You have no idea how good I was. Yes, yes, sitting on my settee watching these well paid television idols making a complete hash of the Indian series, it is easy to forget. Oh yes! I can tell when the umpire gets it wrong on TV. My mind goes arrow straight and sharp to the certain ball flight, how smart am I?
It is all true except in some small details. I do have an idea how good I was, and I wasn’t. In fact, I was a hopeless cricketer whose only talent was shouting appeals from long on, which, more or less, summed up my vulgar knowledge of the game.
Since those long off days, (forgive the pun) I have graduated to days out, from Lords to the Rec Antigua, from Sophia Gardens, Cardiff to the Wanderers Johannesburg, I have shifted gallons of lovely beer and snook a bit of shut eye, I have even left early and missed a collapse or two. But now at eighty I am in my prime, I can prattle on with the best of them.

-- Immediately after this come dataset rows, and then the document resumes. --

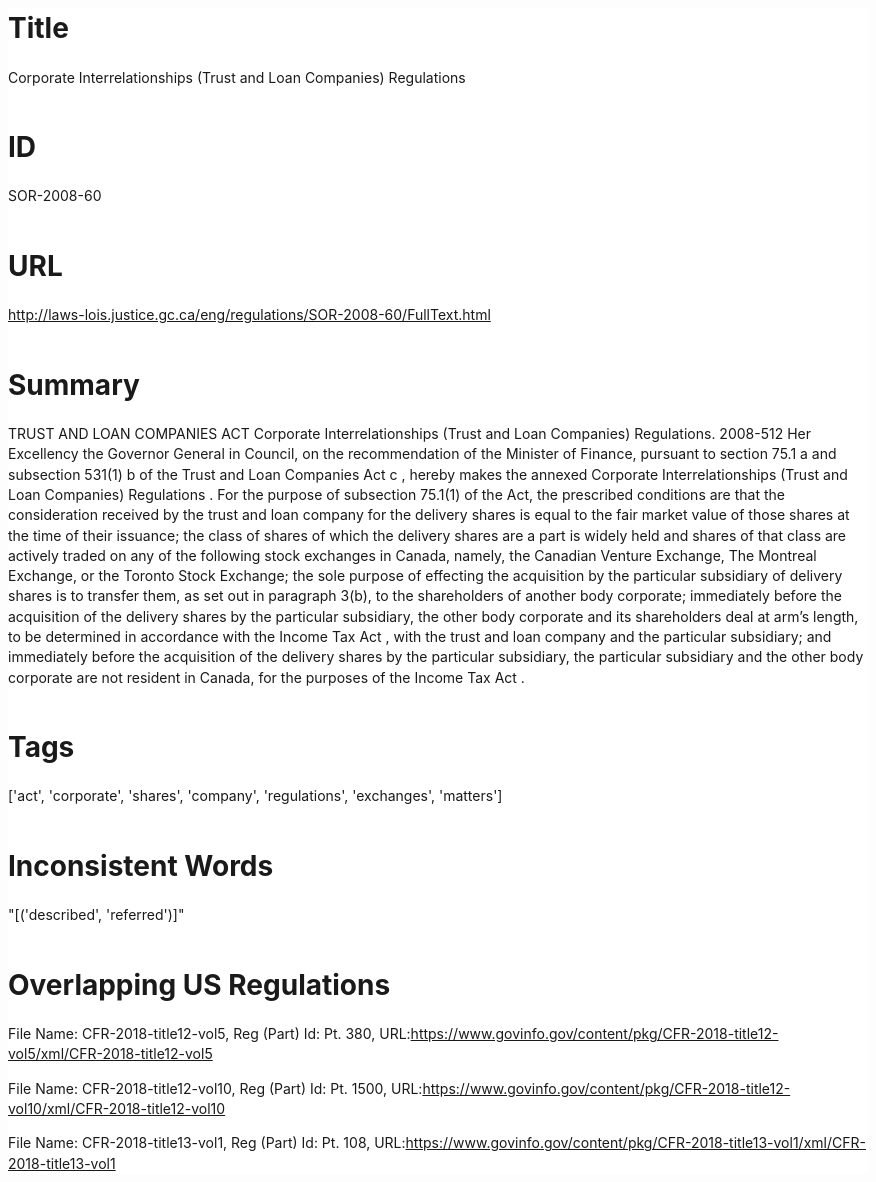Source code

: # Title
Corporate Interrelationships (Trust and Loan Companies) Regulations


# ID
SOR-2008-60

# URL
http://laws-lois.justice.gc.ca/eng/regulations/SOR-2008-60/FullText.html


# Summary
TRUST AND LOAN COMPANIES ACT Corporate Interrelationships (Trust and Loan Companies) Regulations.
2008-512 Her Excellency the Governor General in Council, on the recommendation of the Minister of Finance, pursuant to section 75.1 a  and subsection 531(1) b  of the  Trust and Loan Companies Act c , hereby makes the annexed  Corporate Interrelationships (Trust and Loan Companies) Regulations .
For the purpose of subsection 75.1(1) of the Act, the prescribed conditions are that the consideration received by the trust and loan company for the delivery shares is equal to the fair market value of those shares at the time of their issuance; the class of shares of which the delivery shares are a part is widely held and shares of that class are actively traded on any of the following stock exchanges in Canada, namely, the Canadian Venture Exchange, The Montreal Exchange, or the Toronto Stock Exchange; the sole purpose of effecting the acquisition by the particular subsidiary of delivery shares is to transfer them, as set out in paragraph 3(b), to the shareholders of another body corporate; immediately before the acquisition of the delivery shares by the particular subsidiary, the other body corporate and its shareholders deal at arm’s length, to be determined in accordance with the  Income Tax Act , with the trust and loan company and the particular subsidiary; and immediately before the acquisition of the delivery shares by the particular subsidiary, the particular subsidiary and the other body corporate are not resident in Canada, for the purposes of the  Income Tax Act .


# Tags
['act', 'corporate', 'shares', 'company', 'regulations', 'exchanges', 'matters']


# Inconsistent Words
"[('described', 'referred')]"


# Overlapping US Regulations
File Name: CFR-2018-title12-vol5, Reg (Part) Id: Pt. 380, URL:https://www.govinfo.gov/content/pkg/CFR-2018-title12-vol5/xml/CFR-2018-title12-vol5

File Name: CFR-2018-title12-vol10, Reg (Part) Id: Pt. 1500, URL:https://www.govinfo.gov/content/pkg/CFR-2018-title12-vol10/xml/CFR-2018-title12-vol10

File Name: CFR-2018-title13-vol1, Reg (Part) Id: Pt. 108, URL:https://www.govinfo.gov/content/pkg/CFR-2018-title13-vol1/xml/CFR-2018-title13-vol1
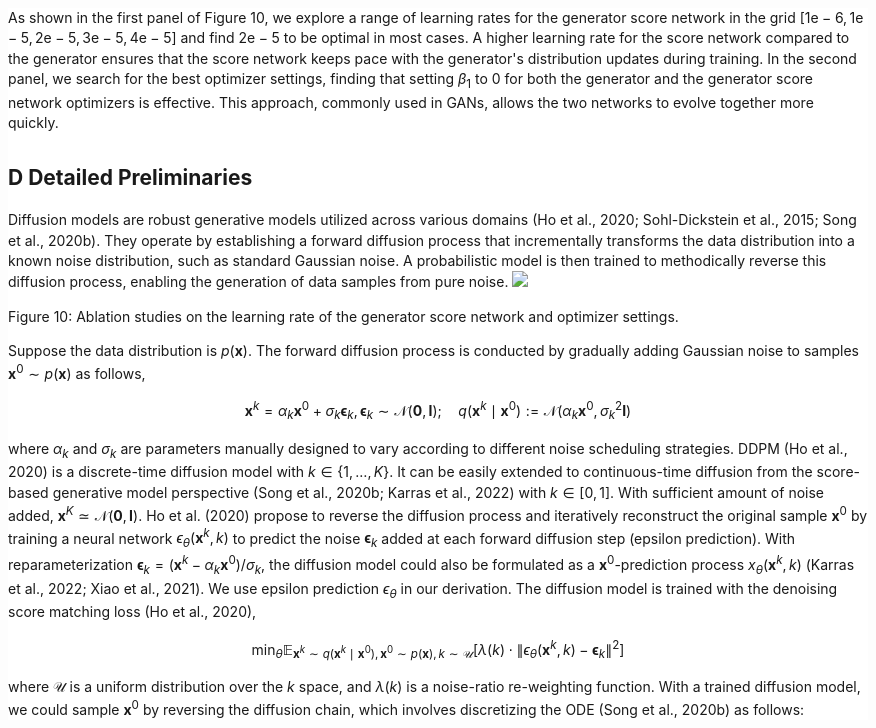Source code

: As shown in the first panel of Figure 10, we explore a range of learning rates for the generator score network in the grid $[1 \mathrm{e}-6,1 \mathrm{e}-5,2 \mathrm{e}-5,3 \mathrm{e}-5,4 \mathrm{e}-5]$ and find $2 \mathrm{e}-5$ to be optimal in most cases. A higher learning rate for the score network compared to the generator ensures that the score network keeps pace with the generator's distribution updates during training. In the second panel, we search for the best optimizer settings, finding that setting $\beta_{1}$ to 0 for both the generator and the generator score network optimizers is effective. This approach, commonly used in GANs, allows the two networks to evolve together more quickly.

## D Detailed Preliminaries

Diffusion models are robust generative models utilized across various domains (Ho et al., 2020; Sohl-Dickstein et al., 2015; Song et al., 2020b). They operate by establishing a forward diffusion process that incrementally transforms the data distribution into a known noise distribution, such as standard Gaussian noise. A probabilistic model is then trained to methodically reverse this diffusion process, enabling the generation of data samples from pure noise.
![](https://cdn.mathpix.com/cropped/2025_01_24_1f5777aab350542796ceg-18.jpg?height=411&width=1349&top_left_y=277&top_left_x=388)

Figure 10: Ablation studies on the learning rate of the generator score network and optimizer settings.

Suppose the data distribution is $p(\boldsymbol{x})$. The forward diffusion process is conducted by gradually adding Gaussian noise to samples $\boldsymbol{x}^{0} \sim p(\boldsymbol{x})$ as follows,

$$
\boldsymbol{x}^{k}=\alpha_{k} \boldsymbol{x}^{0}+\sigma_{k} \boldsymbol{\epsilon}_{k}, \boldsymbol{\epsilon}_{k} \sim \mathcal{N}(\mathbf{0}, \boldsymbol{I}) ; \quad q\left(\boldsymbol{x}^{k} \mid \boldsymbol{x}^{0}\right):=\mathcal{N}\left(\alpha_{k} \boldsymbol{x}^{0}, \sigma_{k}^{2} \boldsymbol{I}\right)
$$

where $\alpha_{k}$ and $\sigma_{k}$ are parameters manually designed to vary according to different noise scheduling strategies. DDPM (Ho et al., 2020) is a discrete-time diffusion model with $k \in\{1, \ldots, K\}$. It can be easily extended to continuous-time diffusion from the score-based generative model perspective (Song et al., 2020b; Karras et al., 2022) with $k \in[0,1]$. With sufficient amount of noise added, $\boldsymbol{x}^{K} \simeq \mathcal{N}(\mathbf{0}, \boldsymbol{I})$. Ho et al. (2020) propose to reverse the diffusion process and iteratively reconstruct the original sample $\boldsymbol{x}^{0}$ by training a neural network $\epsilon_{\theta}\left(\boldsymbol{x}^{k}, k\right)$ to predict the noise $\boldsymbol{\epsilon}_{k}$ added at each forward diffusion step (epsilon prediction). With reparameterization $\boldsymbol{\epsilon}_{k}=\left(\boldsymbol{x}^{k}-\alpha_{k} \boldsymbol{x}^{0}\right) / \sigma_{k}$, the diffusion model could also be formulated as a $\boldsymbol{x}^{0}$-prediction process $x_{\theta}\left(\boldsymbol{x}^{k}, k\right)$ (Karras et al., 2022; Xiao et al., 2021). We use epsilon prediction $\epsilon_{\theta}$ in our derivation. The diffusion model is trained with the denoising score matching loss (Ho et al., 2020),

$$
\min _{\theta} \mathbb{E}_{\boldsymbol{x}^{k} \sim q\left(\boldsymbol{x}^{k} \mid \boldsymbol{x}^{0}\right), \boldsymbol{x}^{0} \sim p(\boldsymbol{x}), k \sim \mathcal{U}}\left[\lambda(k) \cdot\left\|\epsilon_{\theta}\left(\boldsymbol{x}^{k}, k\right)-\boldsymbol{\epsilon}_{k}\right\|^{2}\right]
$$

where $\mathcal{U}$ is a uniform distribution over the $k$ space, and $\lambda(k)$ is a noise-ratio re-weighting function. With a trained diffusion model, we could sample $\boldsymbol{x}^{0}$ by reversing the diffusion chain, which involves discretizing the ODE (Song et al., 2020b) as follows:


[^0]:    *Work done during an internship at NVIDIA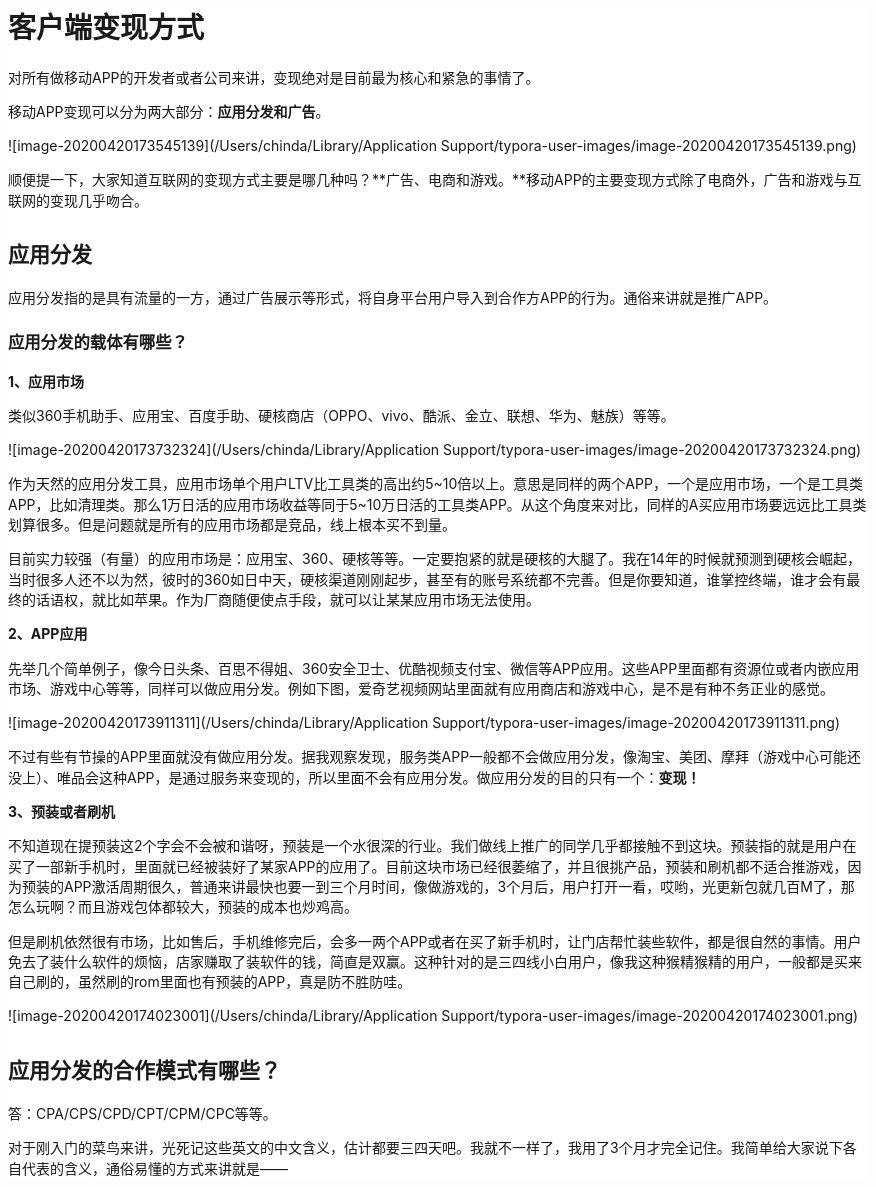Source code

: # 客户端变现方式

对所有做移动APP的开发者或者公司来讲，变现绝对是目前最为核心和紧急的事情了。

移动APP变现可以分为两大部分：**应用分发和广告**。

![image-20200420173545139](/Users/chinda/Library/Application Support/typora-user-images/image-20200420173545139.png)

顺便提一下，大家知道互联网的变现方式主要是哪几种吗？**广告、电商和游戏。**移动APP的主要变现方式除了电商外，广告和游戏与互联网的变现几乎吻合。

## 应用分发

应用分发指的是具有流量的一方，通过广告展示等形式，将自身平台用户导入到合作方APP的行为。通俗来讲就是推广APP。

### **应用分发的载体有哪些？**

**1、应用市场**

类似360手机助手、应用宝、百度手助、硬核商店（OPPO、vivo、酷派、金立、联想、华为、魅族）等等。

![image-20200420173732324](/Users/chinda/Library/Application Support/typora-user-images/image-20200420173732324.png)

作为天然的应用分发工具，应用市场单个用户LTV比工具类的高出约5~10倍以上。意思是同样的两个APP，一个是应用市场，一个是工具类APP，比如清理类。那么1万日活的应用市场收益等同于5~10万日活的工具类APP。从这个角度来对比，同样的A买应用市场要远远比工具类划算很多。但是问题就是所有的应用市场都是竞品，线上根本买不到量。

目前实力较强（有量）的应用市场是：应用宝、360、硬核等等。一定要抱紧的就是硬核的大腿了。我在14年的时候就预测到硬核会崛起，当时很多人还不以为然，彼时的360如日中天，硬核渠道刚刚起步，甚至有的账号系统都不完善。但是你要知道，谁掌控终端，谁才会有最终的话语权，就比如苹果。作为厂商随便使点手段，就可以让某某应用市场无法使用。

**2、APP应用**

先举几个简单例子，像今日头条、百思不得姐、360安全卫士、优酷视频支付宝、微信等APP应用。这些APP里面都有资源位或者内嵌应用市场、游戏中心等等，同样可以做应用分发。例如下图，爱奇艺视频网站里面就有应用商店和游戏中心，是不是有种不务正业的感觉。

![image-20200420173911311](/Users/chinda/Library/Application Support/typora-user-images/image-20200420173911311.png)

不过有些有节操的APP里面就没有做应用分发。据我观察发现，服务类APP一般都不会做应用分发，像淘宝、美团、摩拜（游戏中心可能还没上）、唯品会这种APP，是通过服务来变现的，所以里面不会有应用分发。做应用分发的目的只有一个：**变现！**

**3、预装或者刷机**

不知道现在提预装这2个字会不会被和谐呀，预装是一个水很深的行业。我们做线上推广的同学几乎都接触不到这块。预装指的就是用户在买了一部新手机时，里面就已经被装好了某家APP的应用了。目前这块市场已经很萎缩了，并且很挑产品，预装和刷机都不适合推游戏，因为预装的APP激活周期很久，普通来讲最快也要一到三个月时间，像做游戏的，3个月后，用户打开一看，哎哟，光更新包就几百M了，那怎么玩啊？而且游戏包体都较大，预装的成本也炒鸡高。

但是刷机依然很有市场，比如售后，手机维修完后，会多一两个APP或者在买了新手机时，让门店帮忙装些软件，都是很自然的事情。用户免去了装什么软件的烦恼，店家赚取了装软件的钱，简直是双赢。这种针对的是三四线小白用户，像我这种猴精猴精的用户，一般都是买来自己刷的，虽然刷的rom里面也有预装的APP，真是防不胜防哇。

![image-20200420174023001](/Users/chinda/Library/Application Support/typora-user-images/image-20200420174023001.png)

## 应用分发的合作模式有哪些？

答：CPA/CPS/CPD/CPT/CPM/CPC等等。

对于刚入门的菜鸟来讲，光死记这些英文的中文含义，估计都要三四天吧。我就不一样了，我用了3个月才完全记住。我简单给大家说下各自代表的含义，通俗易懂的方式来讲就是——
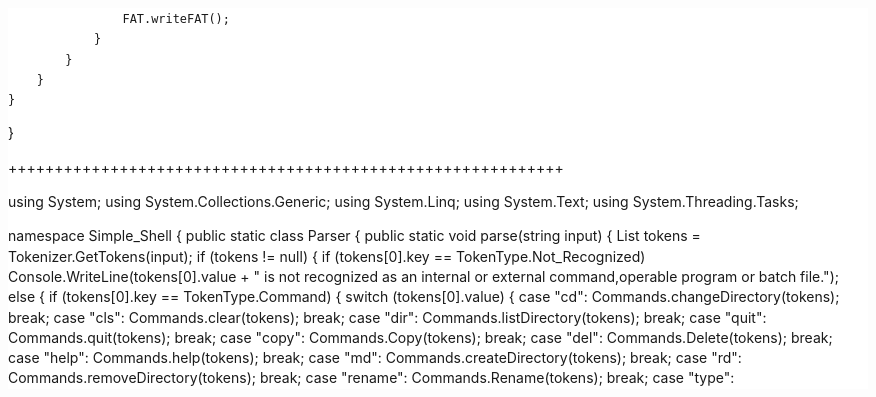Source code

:                     FAT.writeFAT();
                }
            }
        }
    }
}

  
  ++++++++++++++++++++++++++++++++++++++++++++++++++++++++++++
  
  using System;
using System.Collections.Generic;
using System.Linq;
using System.Text;
using System.Threading.Tasks;

namespace Simple_Shell
{
    public static class Parser
    {
        public static void parse(string input)
        {
            List<Token> tokens = Tokenizer.GetTokens(input);
            if (tokens != null)
            {
                if (tokens[0].key == TokenType.Not_Recognized)
                    Console.WriteLine(tokens[0].value + " is not recognized as an internal or external command,operable program or batch file.");
                else
                {
                    if (tokens[0].key == TokenType.Command)
                    {
                        switch (tokens[0].value)
                        {
                            case "cd":
                                Commands.changeDirectory(tokens);
                                break;
                            case "cls":
                                Commands.clear(tokens);
                                break;
                            case "dir":
                                Commands.listDirectory(tokens);
                                break;
                            case "quit":
                                Commands.quit(tokens);
                                break;
                            case "copy":
                                Commands.Copy(tokens);
                                break;
                            case "del":
                                Commands.Delete(tokens);
                                break;
                            case "help":
                                Commands.help(tokens);
                                break;
                            case "md":
                                Commands.createDirectory(tokens);
                                break;
                            case "rd":
                                Commands.removeDirectory(tokens);
                                break;
                            case "rename":
                                Commands.Rename(tokens);
                                break;
                            case "type":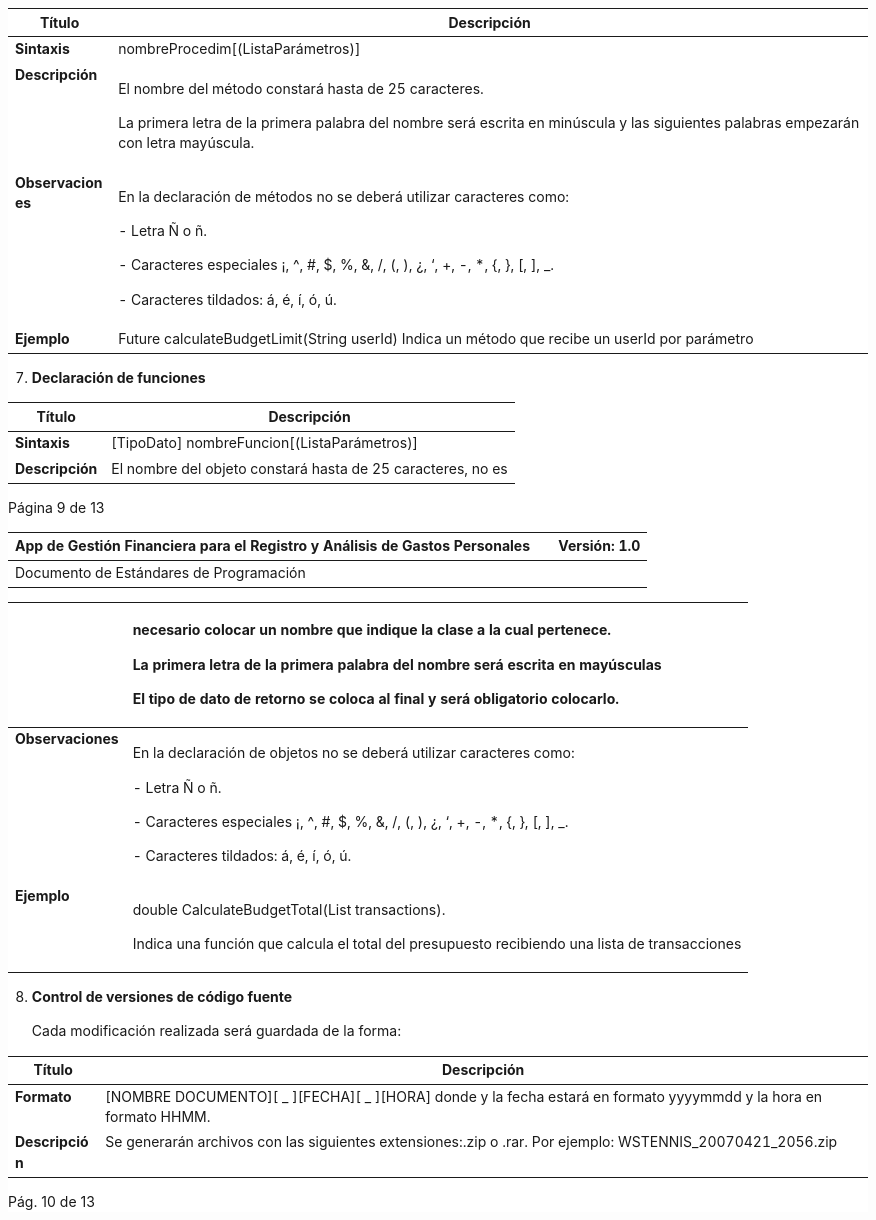 

|**Título** |**Descripción** |
| - | - |
|**Sintaxis** |nombreProcedim[(ListaParámetros)]  |
|**Descripción** |<p>El nombre del método constará hasta de 25 caracteres. </p><p>La primera letra de la primera palabra del nombre será escrita en minúscula y las siguientes palabras empezarán con letra mayúscula. </p>|
|**Observaciones** |<p>En la declaración de métodos no se deberá utilizar caracteres como: </p><p>- Letra Ñ o ñ. </p><p>- Caracteres especiales ¡, ^, #, $, %, &, /, (, ), ¿, ‘, +, -, \*, {, }, [, ], \_. </p><p>- Caracteres tildados: á, é, í, ó, ú. </p>|
|**Ejemplo** |Future<double> calculateBudgetLimit(String userId) Indica un método que recibe un userId por parámetro |

7. **Declaración<a name="_page8_x72.00_y669.35"></a> de funciones** 



|**Título** |**Descripción** |
| - | - |
|**Sintaxis** |[TipoDato] nombreFuncion[(ListaParámetros)] |
|**Descripción** |El nombre del objeto constará hasta de 25 caracteres, no es |

Página 9 de 13 

|App de Gestión Financiera para el Registro y Análisis de Gastos Personales |`  `Versión:           1.0 |
| - | - |
|Documento de Estándares de Programación ||



||<p>necesario colocar un nombre que indique la clase a la cual pertenece. </p><p>La primera letra de la primera palabra del nombre será escrita en mayúsculas </p><p>El tipo de dato de retorno se coloca al final y será obligatorio colocarlo. </p>|
| :- | :- |
|**Observaciones** |<p>En la declaración de objetos no se deberá utilizar caracteres como: </p><p>- Letra Ñ o ñ. </p><p>- Caracteres especiales ¡, ^, #, $, %, &, /, (, ), ¿, ‘, +, -, \*, {, }, [, ], \_. </p><p>- Caracteres tildados: á, é, í, ó, ú. </p>|
|**Ejemplo** |<p>double CalculateBudgetTotal(List<CompraModel> transactions). </p><p>Indica una función que calcula el total del presupuesto recibiendo una lista de transacciones </p>|

8. **Control<a name="_page9_x72.00_y296.03"></a> de versiones de código fuente**  

   Cada modificación realizada será guardada de la forma: 



|**Título** |**Descripción** |
| - | - |
|**Formato** |[NOMBRE DOCUMENTO][ \_ ][FECHA][ \_ ][HORA] donde y la fecha estará en formato yyyymmdd y la hora en formato HHMM. |
|**Descripción** |Se generarán archivos con las siguientes extensiones:.zip o .rar. Por ejemplo:    WSTENNIS\_20070421\_2056.zip |

Pág. 10 de 13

I miss John Arlott and Brian Johnson, to name but two, I find some of the present-day smartie-arses a bit much to take. After all, what do they know? Don’t answer that, it is just that they seem to make a meal of even the slightest move, a twitch here, a dart there, a tweak and a turn, and excitement knows no bounds.
My decisions are much simpler, when to stagger to the kitchen either to make tea or slip an early whiskey into play. Then and only then, do I get down to team picking for the next match. Astonishingly, my choices are seldom adhered to, I know not why. These selectors clearly have no idea.
My emails, (yes, I am technically brilliant for my age) contain crisp messages which are received with secret disdain by those who are, by necessity, younger.
As I edge to my journey up the chimney, cricket becomes one of my best friends. They program five days from nine till four and I am delighted that the pink ball promises introspective excellence. One and a half days simply will not do. Don’t they know they are depriving a legion of old dogs of the peaceful fullness of otherwise empty days?
I can watch and dream, such wondrous promise that my hapless cricketing persona has been elevated to the pantheon of greatness.
Cummon’ lads, more than two days please.